新聞記事が「わかる」技術

北村肇『新聞記事が「わかる」技術』、講談社現代新書、2003


少し古い本だが、今でも十分に役に立つ本。著者は、毎日新聞ブランド本部次長兼社長室委員(当時)。現在は、「週刊金曜日」社長。

この本の一番の読みどころは、新聞記事の微妙な表現を記者がどのように使い分けているかがていねいに説明されているところ。例えば、
「◯◯署の調べで分かった」
「◯◯新聞の調べで分かった」
「関係者の話で分かった」
「関係者の話などで分かった」
「~が◯日、分かった」
この表現がそれぞれ何を意味しているのかは、新聞社の中の人でないとわからない。読者は読み流してしまうところ。

記者が記事を通して何を言いたがっているか、政治面での観測記事をどのように読めばいいのか、選挙予測の記事の書き方などなど、参考になる内容が満載でありがたい。

いろいろ問題はあっても、情報の中で最もあてになるのは新聞。これはメディアの性格上、仕方がない。他のメディアは、薄い(テレビ)か、あてにならない(雑誌)か、遅い(雑誌)。何より、記事の作成に労力を使っている。

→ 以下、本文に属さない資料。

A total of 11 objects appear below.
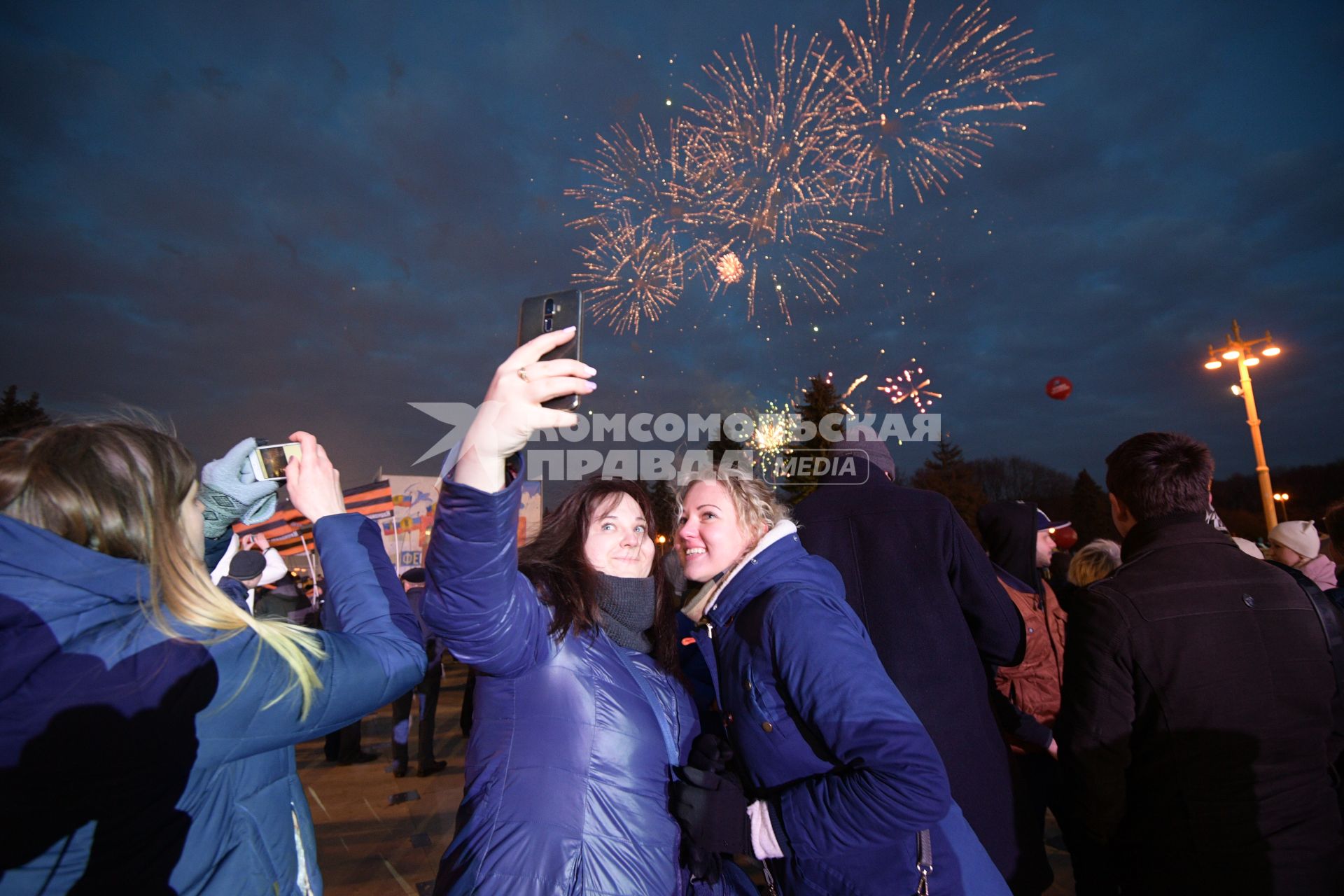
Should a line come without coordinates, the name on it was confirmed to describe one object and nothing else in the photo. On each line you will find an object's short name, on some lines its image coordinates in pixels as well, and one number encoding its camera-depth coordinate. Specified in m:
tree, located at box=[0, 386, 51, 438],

著者は、ネットは「誰が何を書いているのかわからないものはあてにならない」で切り捨てていて、それは今でも言えることだが、多くの人がヤフーニュースしか読まなくなっている現在、ネットニュースに対して何を思っているか、聞いてみたいところ。現在「週刊金曜日」という最も経営が厳しそうなメディアの経営者をしているのだから、答えは基本的には変わらないのだろうが。